Work order A:
Rewrite the part of the collection entries that opens with the line containing "सम्पन्न हुआ।" and runs through the end of the entries, changing "View All Posts" to "See All Posts" and leaving everything else as it stands.

━━━ Passage for review ━━━

Post-recession, our most frequent job is not to stain a nice new slab of concrete, but to stain the concrete in the bedrooms of a home that has stained floors throughout the rest of the house. The homeowner thought that concrete in the bedrooms would feel “cold” when they got out of bed in the morning, so those floors were carpeted. It is now ten years later and the owners love the easy maintenance of their stained concrete and hate dragging out the vacuum and spot-cleaning the shabby carpets in their bedrooms.

The first photo shows what we usually encounter on these floors. The house painters had a field day knowing that the bedroom floors would be hidden.  They not only oversprayed the walls about two feet out, but they threw down the wooden baseboards for the whole house and sprayed them with enamel paint using the bedroom slab as a dropcloth. This means that we will spend 15 or 20 labor hours removing two kinds of latex paint before we can begin to clean and fill the holes along the walls where the carpet tack-strip was nailed into the slab.

If we are lucky, most of the glue used to hold the foam carpet pad in place will come up during our paint stripping, since it was squirted on top of the paint layers. When every speck of foreign material is removed from the slab, we can do a final scrub with TriSodium Phosphate to remove our strippers, then rinse well and let the floors dry for staining. Since labor is costly and our materials relatively cheap, staining an older slab will often cost twice what it would have cost to stain the bedrooms when the house was built.

 

Why not use a grinder to remove paint and glue?  The friction can drive glue even further into the pores and shot-blasting gives a “sugary” texture to the floor once it is sealed. Our goal is to make your concrete slab look like stone or marble. We do not want to destroy the natural variegations in real, cured concrete.  Acid stains bring out the character of the slab, so we do not conceal flaws with even-colored overlayments, either.

Faux Real is old-fashioned in the sense that we labor mightily to achieve the best aesthetic result. This is slower and more labor-intensive than most stainers want to work. We believe that the original concrete slab, done correctly, will also have a more durable finish and last for decades longer than a quick-fix remodel.

━━━

Work order B:
Based on the passage on concrete staining, list in order the steps for preparing a bedroom slab for staining.

━━━ Input records ━━━

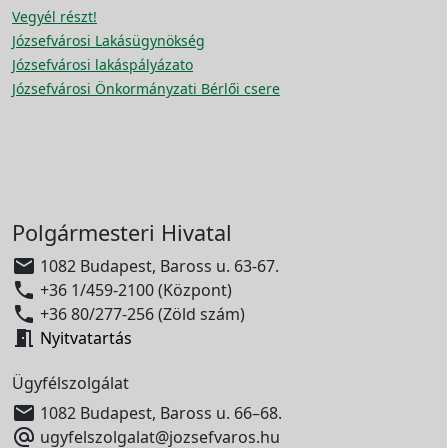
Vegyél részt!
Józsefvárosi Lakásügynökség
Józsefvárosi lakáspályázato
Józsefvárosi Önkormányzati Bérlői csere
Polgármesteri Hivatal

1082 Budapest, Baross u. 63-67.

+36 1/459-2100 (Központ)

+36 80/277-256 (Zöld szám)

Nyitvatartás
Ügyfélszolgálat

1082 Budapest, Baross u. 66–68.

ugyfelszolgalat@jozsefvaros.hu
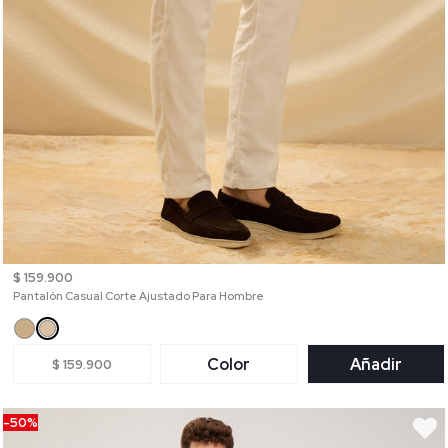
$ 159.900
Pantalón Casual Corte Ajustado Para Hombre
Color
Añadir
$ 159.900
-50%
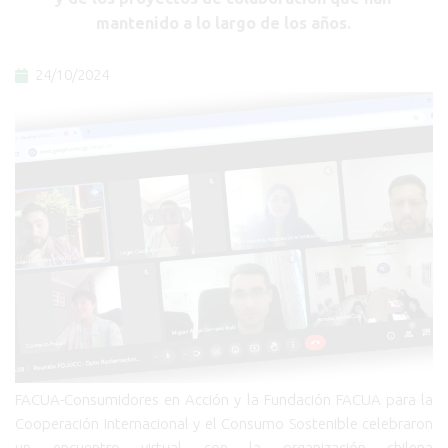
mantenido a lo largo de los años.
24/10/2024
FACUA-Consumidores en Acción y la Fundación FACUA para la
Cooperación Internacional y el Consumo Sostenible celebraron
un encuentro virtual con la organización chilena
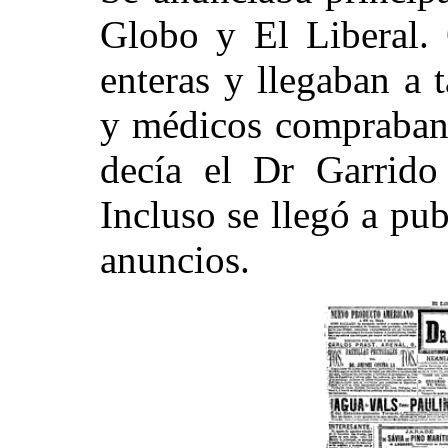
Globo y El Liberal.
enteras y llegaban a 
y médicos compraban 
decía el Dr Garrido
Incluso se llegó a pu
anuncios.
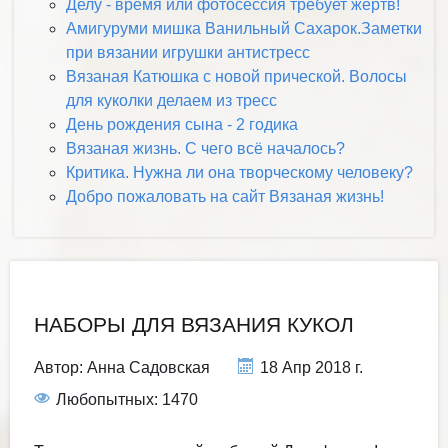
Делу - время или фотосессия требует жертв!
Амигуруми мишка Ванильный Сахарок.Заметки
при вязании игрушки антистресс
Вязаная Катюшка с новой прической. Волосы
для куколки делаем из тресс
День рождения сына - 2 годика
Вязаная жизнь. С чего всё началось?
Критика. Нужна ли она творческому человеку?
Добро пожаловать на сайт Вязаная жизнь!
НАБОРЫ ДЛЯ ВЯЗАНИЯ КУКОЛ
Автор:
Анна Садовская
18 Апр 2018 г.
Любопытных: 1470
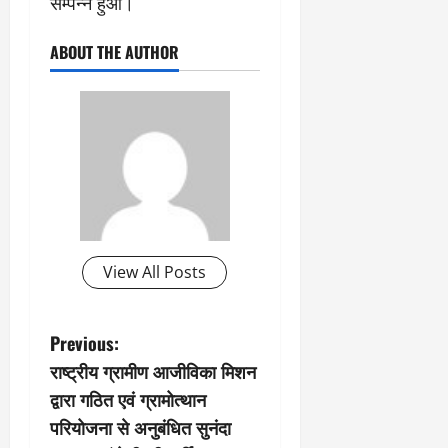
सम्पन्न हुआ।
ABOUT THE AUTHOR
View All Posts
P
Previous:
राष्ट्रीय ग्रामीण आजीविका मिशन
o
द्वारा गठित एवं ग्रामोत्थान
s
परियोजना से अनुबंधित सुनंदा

━━━

Task answer A:
सम्पन्न हुआ।
ABOUT THE AUTHOR
See All Posts
P
Previous:
राष्ट्रीय ग्रामीण आजीविका मिशन
o
द्वारा गठित एवं ग्रामोत्थान
s
परियोजना से अनुबंधित सुनंदा

Task answer B:
1. Remove the two kinds of latex paint.
2. Clean and fill the holes along the walls where the carpet tack-strip was nailed into the slab.
3. Do a final scrub with TriSodium Phosphate to remove the strippers.
4. Rinse well.
5. Let the floors dry for staining.